As an example, use Google to search for the key promotional message “IAB Media More Engaging” or just “Media more engaging“. Can you see the microsite in the list? I can’t. Don’t feed me blather about sandboxes and delays. The IAB is a significant site, it has frequently updated news, and even without seeing site stats I know that it will be crawled by Google at least once per day. A significant promo like this will have been indexed and if only it had a page title, meta-description, semantic markup of text that was usable by a search engine, it would be likely to show up.

Any good SEO should have been able to offer key in page factors that help to make a site on a low competition search query more visible. “IAB Media More Engaging” is not a high volume search query. There aren’t a lot of advertisers. This page should rank highly in a matter of days rather than months.

Please use Google and search for the “British Mortgage Awards“. The top link is a Flash site for them. Notice how there is no snippet? That’s what this type of Flash site design does. The reason that the British Mortgage Awards winds up at the top of the search is inbound links. Users click links with descriptive text more than they click links without.

In a competitive world, you need to rank highly, with suitable snippets, for the lowest cost.

Manipulating Inbound Links

Search Engines basically use two techniques, which have some overlap. There’s “in-page” and “in-site” factors - absent from Flash sites. And there’s inbound links. Generating inbound links in a way that won’t get you banned is likely to cost you money - could be the opportunity cost of your time or the paid cost to an SEO company.

Developing a site that has in-page and in-site correct design is a one-off cost. For low competition searches, all you need is a well designed site. “Media More Engaging” is not a highly competitive search query. It should be possible to rank, quite quickly, with a well designed site.

We look for strategies that result in other people voluntarily linking, resulting in varied text and a more robust rank in the face of search engine ranking system variations - in other words, generating unique and informative content that stimulates a community of interest. The main search engines now have staff and processes in place that look for suspicious links. So some reciprocal links don’t hurt, but a lot, suddenly, will be a problem. Reciprocal links appear to count for less than purely inbound links, with unique text embedded in a contextually relevant page, and possibly less than outbound links to relevant contextually related sites.

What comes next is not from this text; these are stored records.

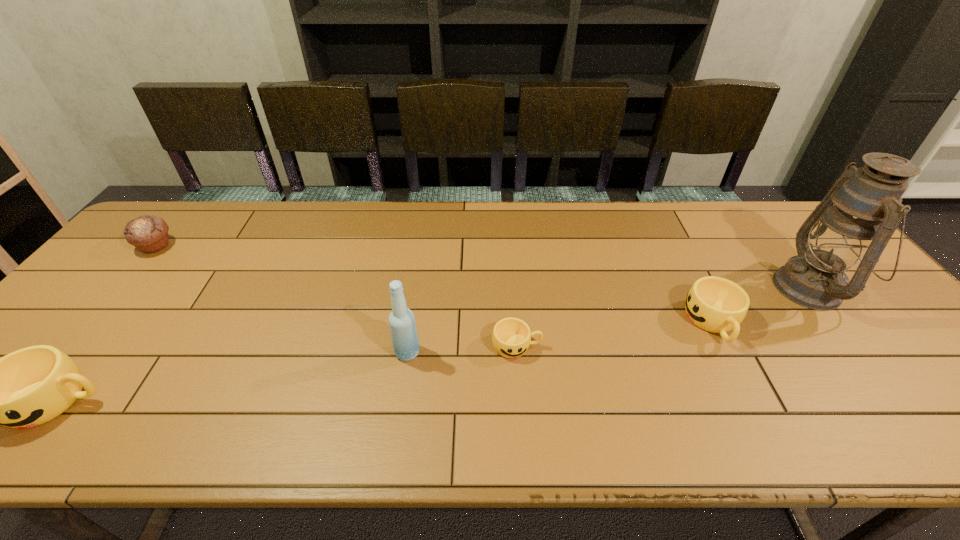
In the image, there is a desktop. Where is `free space at the right edge`? free space at the right edge is located at coordinates (833, 318).

Identify the location of vacant area between the fifth object from left to right and the oil lamp. (761, 305).

What are the coordinates of `empty location between the third object from left to right and the second object from right to left` in the screenshot? It's located at (561, 338).

What are the coordinates of `empty space that is in between the fifth shortest object and the second object from right to left` in the screenshot? It's located at (561, 338).

Locate an element on the screen. The width and height of the screenshot is (960, 540). free space between the muffin and the rightmost cup is located at coordinates (434, 285).

Identify the location of unoccupied area between the shortest cup and the rightmost object. The image size is (960, 540). (663, 317).

You are a GUI agent. You are given a task and a screenshot of the screen. Output one action in this format:
    pyautogui.click(x=<x>, y=<y>)
    Task: Click on the unoccupied position between the third object from right to left and the oil lamp
    The width and height of the screenshot is (960, 540).
    Given the screenshot: What is the action you would take?
    pyautogui.click(x=663, y=317)

You are a GUI agent. You are given a task and a screenshot of the screen. Output one action in this format:
    pyautogui.click(x=<x>, y=<y>)
    Task: Click on the object that is the second closest to the muffin
    This screenshot has width=960, height=540.
    Given the screenshot: What is the action you would take?
    pyautogui.click(x=404, y=336)

Identify which object is the fourth closest to the second tallest object. Please provide its 2D coordinates. Your answer should be formatted as a tuple, i.e. [(x, y)], where the tuple contains the x and y coordinates of a point satisfying the conditions above.

[(148, 233)]

Find the location of a particular element. This screenshot has width=960, height=540. cup that stands as the closest to the muffin is located at coordinates (31, 386).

Most small businesses are best off with a properly designed site, and a strategy that will have other sites voluntarily linking, as a free activity. It’ll be cheaper to set up, cheaper to run and achieves better and more stable results than someone who relies on the latest fads for link farming.

How can we be so rude?

We conduct search engine optimization audits for web sites. We have large and small clients who’ll attest to our skills in identifying what works and what doesn’t.

Flash can be used effectively but not when you use it to build the whole site, unless you expect visitors to arrive as a result of other activity - such as offline press and news. Leading SME’s to consider a Flash site as normal will result in their incurring extra fees to correct a problem that was caused at the design stage.

I might try to reproduce the IAB microsite, as a properly designed, usable, accessible site - if I hadn’t got so many clients waiting for various activities, I’d have done it by now. It isn’t hard. Really.

Updates

Minor text tweak for flow, just before a link added to the informative Matt Cutts’ Blog.

IAB’s “SmartBrief” for Dec 6th carried an item about the UN report on accessibility failures on websites. An amusing follow up by the IAB, there.

See recent Precision Marketing article on why marketers need to design for inclusivity. That means not just the words but the site and technologies, too. Learn the lessons of Boo…

"SME’s Failed by IAB “Media More Engaging”" was published on December 4th, 2006 and is listed in marketing, internet strategy, SEO.